SÉCURITÉ INTERNATIONALE ET CYBERDIPLOMATIE
La stratégie de cyberdéfense des États se traduit désormais pleinement dans le domaine diplomatique. Les négociations internationales sur les normes de comportement responsable des États dans le cyberespace, les discussions multiacteurs sur la gouvernance de l’internet et des réseaux ainsi que les discussions avec les géants du numérique abordent de plus en plus les questions d’infrastructures critiques et de sûreté nationale.
Les diplomates doivent également comprendre et maîtriser les crises du cyberespace afin de déconflictualiser les relations entre États.
Comment construire une stratégie diplomatique dans un monde où le modèle multiacteurs (incluant les entreprises, les États et les experts de la société civile) laisse moins de place à la parole des États ?
Comment effectuer une veille diplomatique sur les standards techniques du cyberespace ?
Comment faire appliquer des normes de comportement responsable des États dans le cyberespace pour assurer la stabilité stratégique de ce domaine ?
Ce qui est nouveau ici, c’est que l’action diplomatique doit utiliser de nouveaux relais et de nouvelles enceintes, notamment techniques. De plus, les crises du cyberespace menaçant de se transformer en conflits géopolitiques, il s’agit également d’assurer un dialogue de crise afin d’éviter l’escalade involontaire des conflits.
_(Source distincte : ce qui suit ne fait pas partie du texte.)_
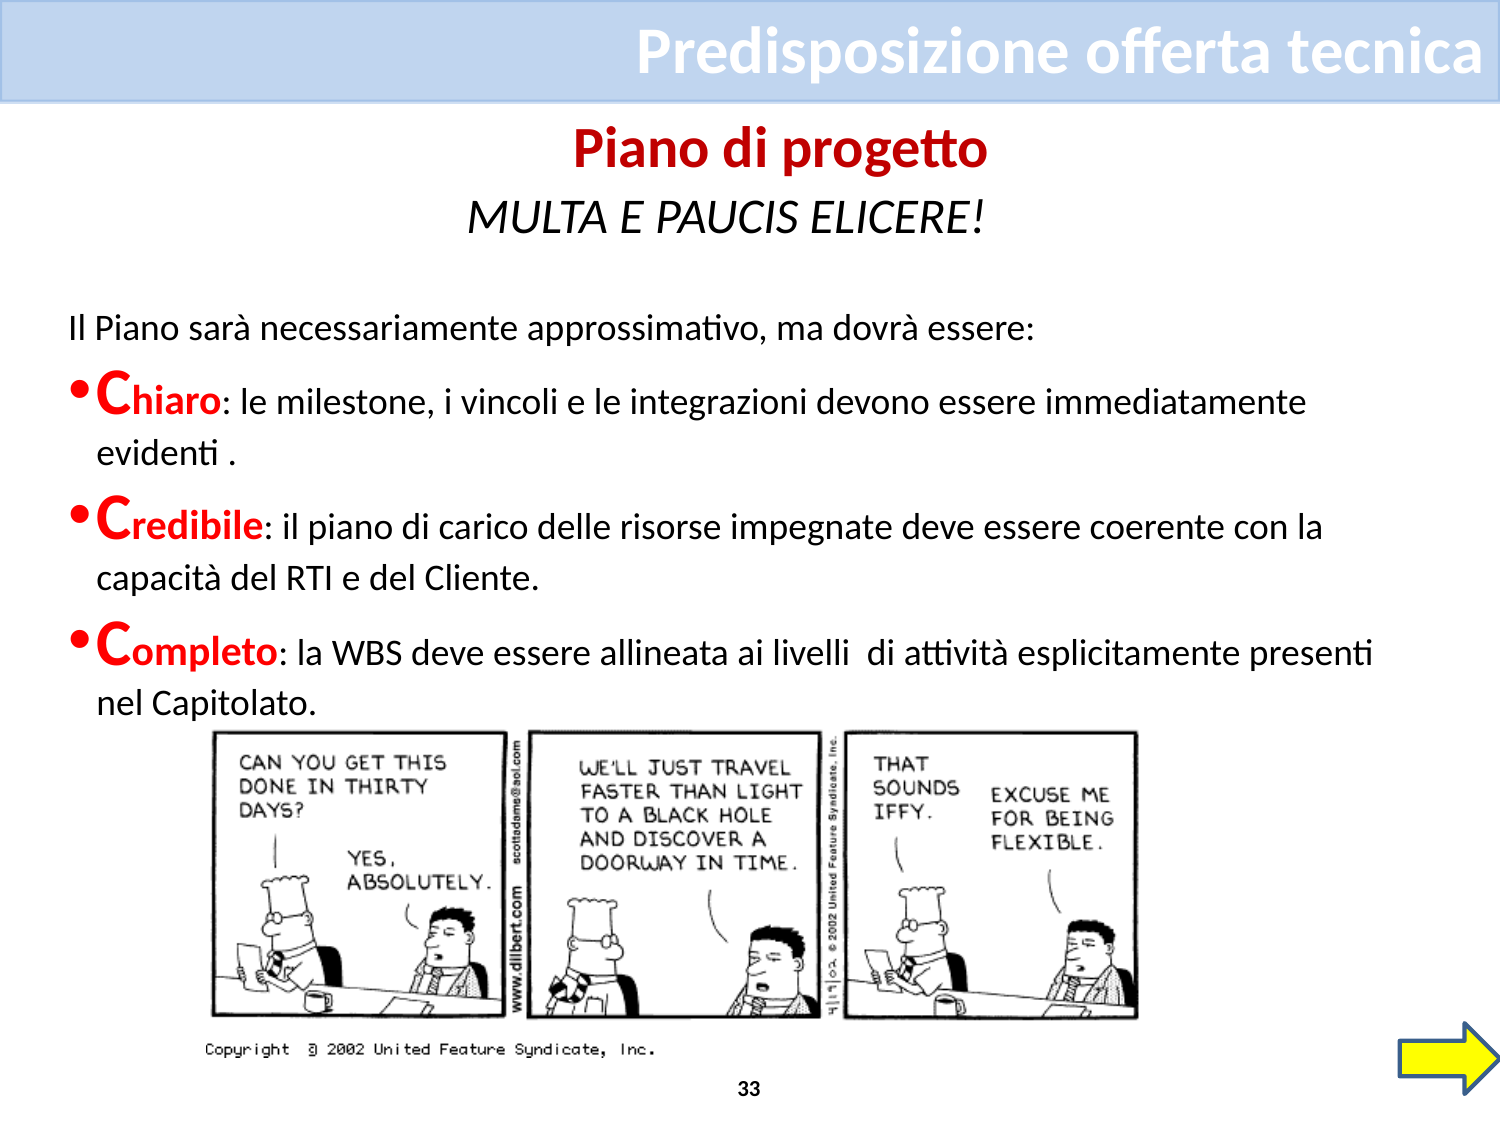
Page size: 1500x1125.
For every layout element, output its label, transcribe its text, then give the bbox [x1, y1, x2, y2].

text_box [1397, 1021, 1500, 1096]
text_box 33 [573, 1067, 924, 1118]
text_box MULTA E PAUCIS ELICERE! Il Piano sarà necessariamente approssimativo, ma dovrà essere: Chiaro: le milestone, i vincoli e le integrazioni devono essere immediatamente evidenti . Credibile: il piano di carico delle risorse impegnate deve essere coerente con la capacità del RTI e del Cliente. Completo: la WBS deve essere allineata ai livelli di attività esplicitamente presenti nel Capitolato. [53, 175, 1400, 821]
text_box Predisposizione offerta tecnica [560, 0, 1500, 95]
picture [206, 727, 1145, 1058]
text_box Piano di progetto [0, 101, 1500, 185]
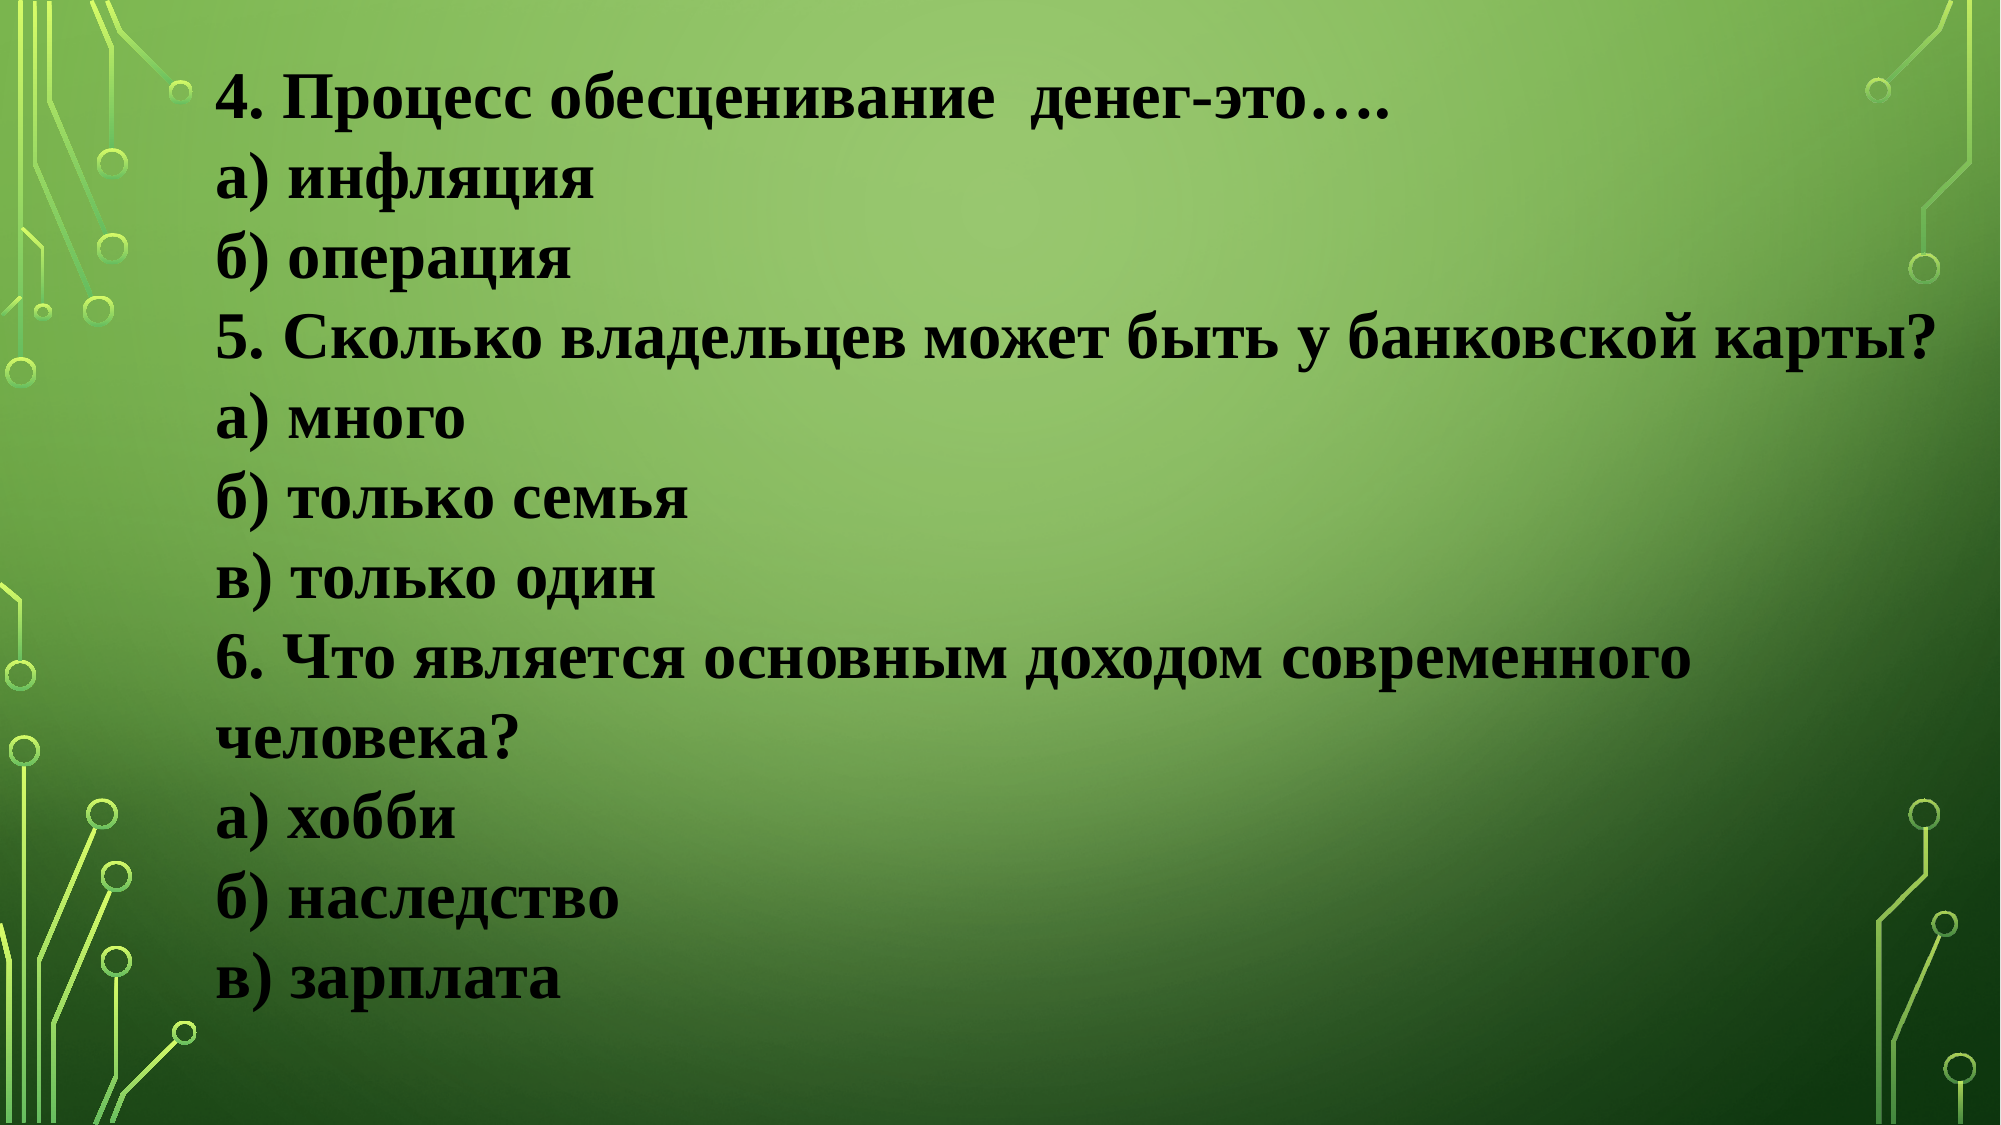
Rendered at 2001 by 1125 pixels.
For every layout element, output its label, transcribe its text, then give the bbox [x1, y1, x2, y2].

text_box 4. Процесс обесценивание денег-это…. а) инфляция б) операция 5. Сколько владельцев может быть у банковской карты? а) много б) только семья в) только один 6. Что является основным доходом современного человека? а) хобби б) наследство в) зарплата [200, 45, 1974, 1125]
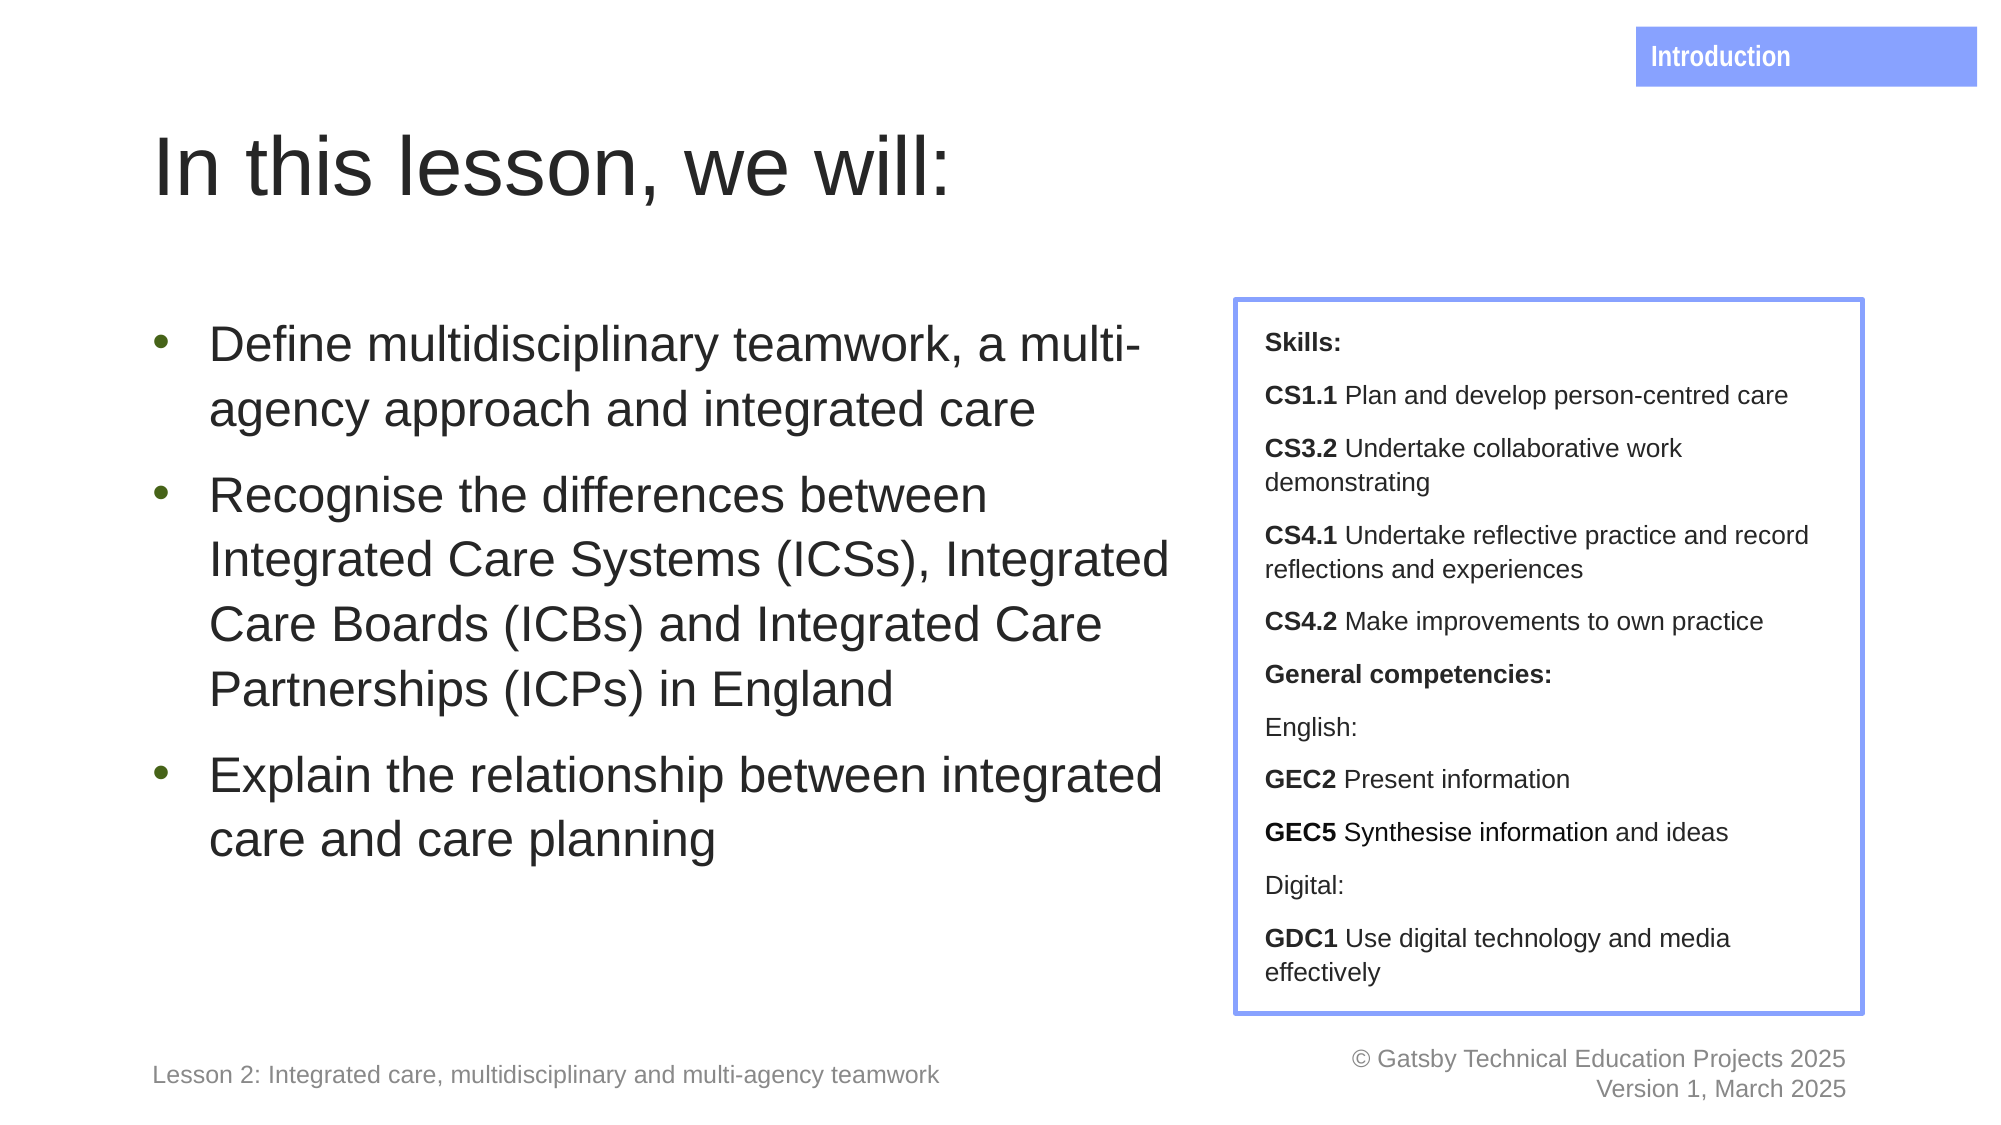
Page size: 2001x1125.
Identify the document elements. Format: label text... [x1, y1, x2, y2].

list Define multidisciplinary teamwork, a multi-agency approach and integrated care Recognise the differences between Integrated Care Systems (ICSs), Integrated Care Boards (ICBs) and Integrated Care Partnerships (ICPs) in England Explain the relationship between integrated care and care planning [137, 299, 1188, 1014]
list Introduction [1636, 26, 1978, 87]
title In this lesson, we will: [137, 59, 1863, 278]
list Lesson 2: Integrated care, multidisciplinary and multi-agency teamwork [137, 1042, 971, 1103]
list Skills: CS1.1 Plan and develop person-centred care CS3.2 Undertake collaborative work demonstrating CS4.1 Undertake reflective practice and record reflections and experiences CS4.2 Make improvements to own practice General competencies: English: GEC2 Present information GEC5 Synthesise information and ideas Digital: GDC1 Use digital technology and media effectively [1233, 297, 1865, 1016]
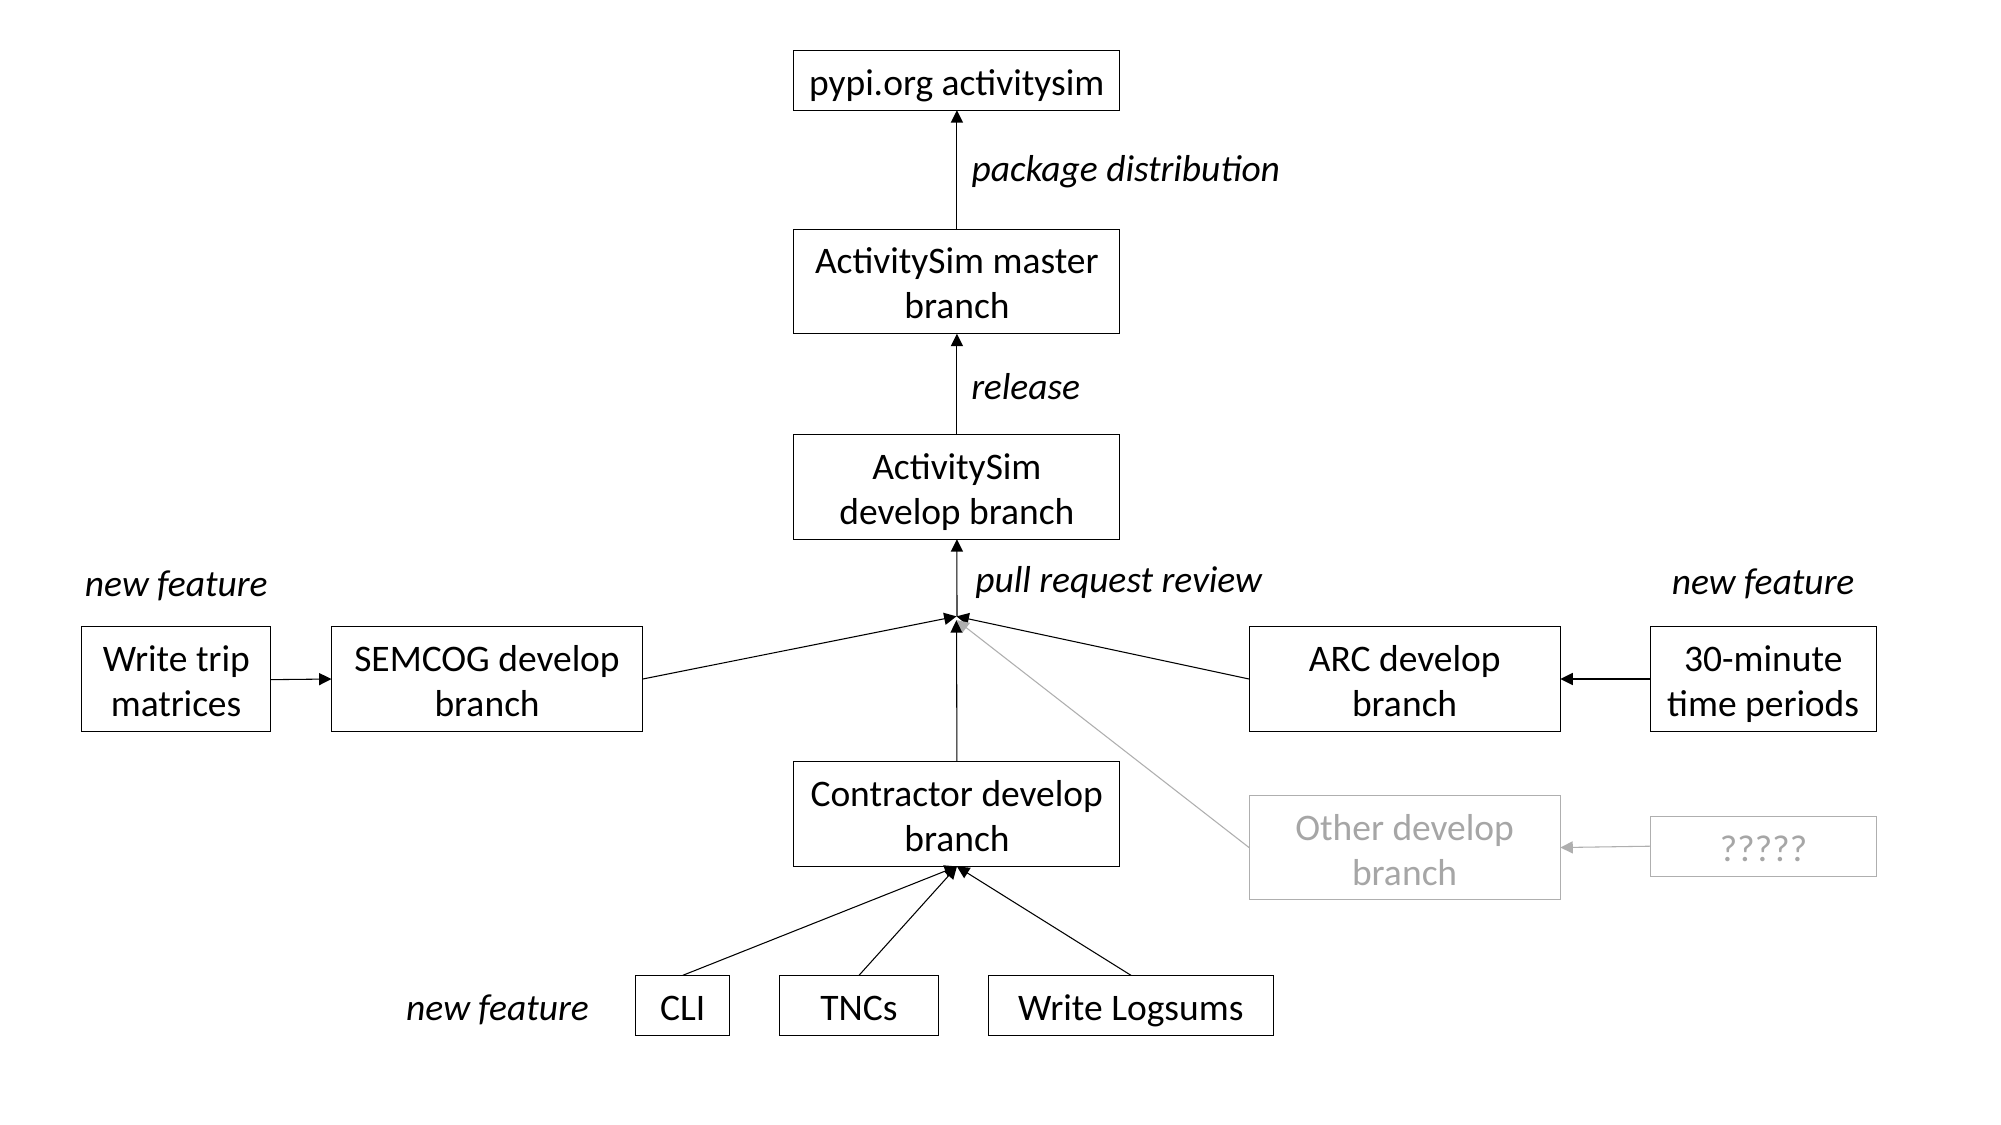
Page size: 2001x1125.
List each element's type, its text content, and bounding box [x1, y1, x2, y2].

text_box pypi.org activitysim [793, 50, 1120, 111]
text_box new feature [55, 551, 297, 612]
text_box package distribution [958, 136, 1315, 196]
text_box new feature [376, 975, 619, 1036]
text_box CLI [635, 975, 730, 1036]
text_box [956, 620, 1250, 849]
text_box release [958, 355, 1296, 415]
text_box pull request review [960, 547, 1300, 608]
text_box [957, 616, 1250, 620]
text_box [956, 867, 1131, 976]
text_box new feature [1642, 549, 1884, 610]
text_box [682, 867, 858, 976]
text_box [858, 867, 956, 976]
text_box 30-minute time periods [1650, 626, 1877, 732]
text_box Write Logsums [988, 975, 1274, 1036]
text_box ????? [1650, 816, 1877, 877]
text_box ARC develop branch [1250, 626, 1561, 732]
text_box Other develop branch [1249, 795, 1561, 900]
text_box ActivitySim master branch [793, 229, 1120, 334]
text_box Write trip matrices [81, 626, 271, 732]
text_box Contractor develop branch [793, 761, 1120, 867]
text_box SEMCOG develop branch [331, 626, 643, 732]
text_box ActivitySim develop branch [793, 434, 1120, 540]
text_box TNCs [779, 976, 939, 1036]
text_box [642, 616, 957, 680]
DÉVELOPPER LE RENSEIGNEMENT ET LES CAPACITÉS OFFENSIVES DANS LE CYBERESPACE
Les armées modernes prennent conscience de leur dépendance aux technologies de l’information.
© PHOTOGRAPHEE.EU
Au-delà de la cyberdéfense, le monde numérique donne, pour le moment, un avantage incontestable aux attaquants : l’augmentation de la surface d’attaque et la multiplication des failles permettent à un cybersoldat (ou cybermercenaire !) qui dispose des ressources nécessaires de pénétrer presque à coup sûr là où il le souhaite. En ces circonstances, la capacité à mobiliser des capacités offensives dans le cyberespace peut contribuer à la cyberdéfense.
Plusieurs États ont donc engagé la réforme de leurs armées et de leurs services de renseignement de manière à apporter un soutien cyber aux opérations existantes, mais également à créer un commandement dédié à la conduite d’opérations offensives dans le cyberespace.
Quelle doctrine mettre en place pour encadrer et mener des opérations cyber ?
Comment se doter de moyens et attirer des talents face à la concurrence du secteur privé ?
Comment favoriser l’innovation dans un environnement très hiérarchisé où la circulation de toutes les informations est segmentée ?
Ce qui est nouveau ici, c’est le fait que les armées modernes prennent conscience que leur dépendance aux technologies de l’information est une source de vulnérabilité, alors même que leurs capacités cyber sont encore difficiles à mobiliser.